- 本文抜粋 -
胃がんリスク検査について

2017年10月17日号
土浦市医師会 石井康裕(ウララ胃腸科外科)

 平成29年5月1日から、年度内に40・45・50・55・60・65・70歳を迎える方を対象に、胃がんリスク検査が始まりました。
 この検査は、バリウム検査や内視鏡検査のように直接胃がんを見つける検査ではなく、血液検査で胃がんになりやすい人、ほとんどなる可能性がない人を4つに分類し、ハイリスク群を絞り込む検査です。
8月31日までに、受診券発券数767枚、医療機関の受診者数595人を数えています。

- 表示情報 -

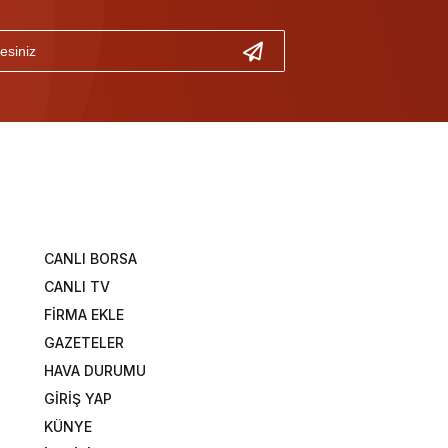
CANLI BORSA
CANLI TV
FİRMA EKLE
GAZETELER
HAVA DURUMU
GİRİŞ YAP
KÜNYE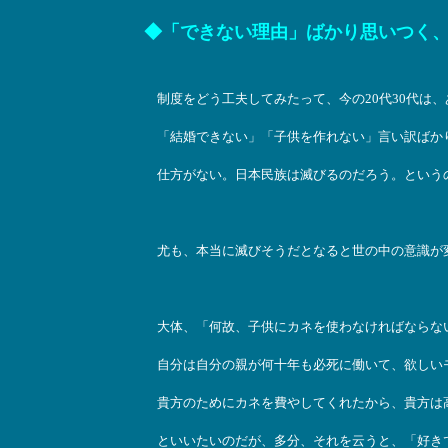
◆「できない理由」ばかり思いつく
制度をどう工夫してみたって、今の20代30代は
「結婚できない」「子供を作れない」言い訳ばか
仕方がない。日本民族は滅びるのだろう。という
尤も、本当に滅びそうだとなると世の中の意識が
大体、「何故、子供にカネを使わなければならな
自分は自分の親が何十年も必死に働いて、欲しい
貴方のためにカネを費やしてくれたから、貴方は
といいたいのだが、多分、それを云うと、「好き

- 課題 A -
胃がんリスク検査の文章のうち、「平成29年5月1日から、年度」を含む語句から始めて「リスク群を絞り込む検査です。」の後で終わる部分を、「内視鏡検査」を「胃カメラ検査」に置き換えて書き直してください。
- 課題 B -
胃がんリスク検査の文章について、次の問いに答えてください。
(i) 胃がんリスク検査はいつから始まりましたか。
(ii) この検査では、血液検査によって人をいくつに分類しますか。
(iii) 8月31日までの医療機関の受診者数は何人ですか。
上に示した行は、胃がんリスク検査の文章とは別の出典から取られたものです。

- 解答欄 A -
平成29年5月1日から、年度内に40・45・50・55・60・65・70歳を迎える方を対象に、胃がんリスク検査が始まりました。
 この検査は、バリウム検査や胃カメラ検査のように直接胃がんを見つける検査ではなく、血液検査で胃がんになりやすい人、ほとんどなる可能性がない人を4つに分類し、ハイリスク群を絞り込む検査です。

- 解答欄 B -
(i) 平成29年5月1日からです。
(ii) 4つに分類します。
(iii) 595人です。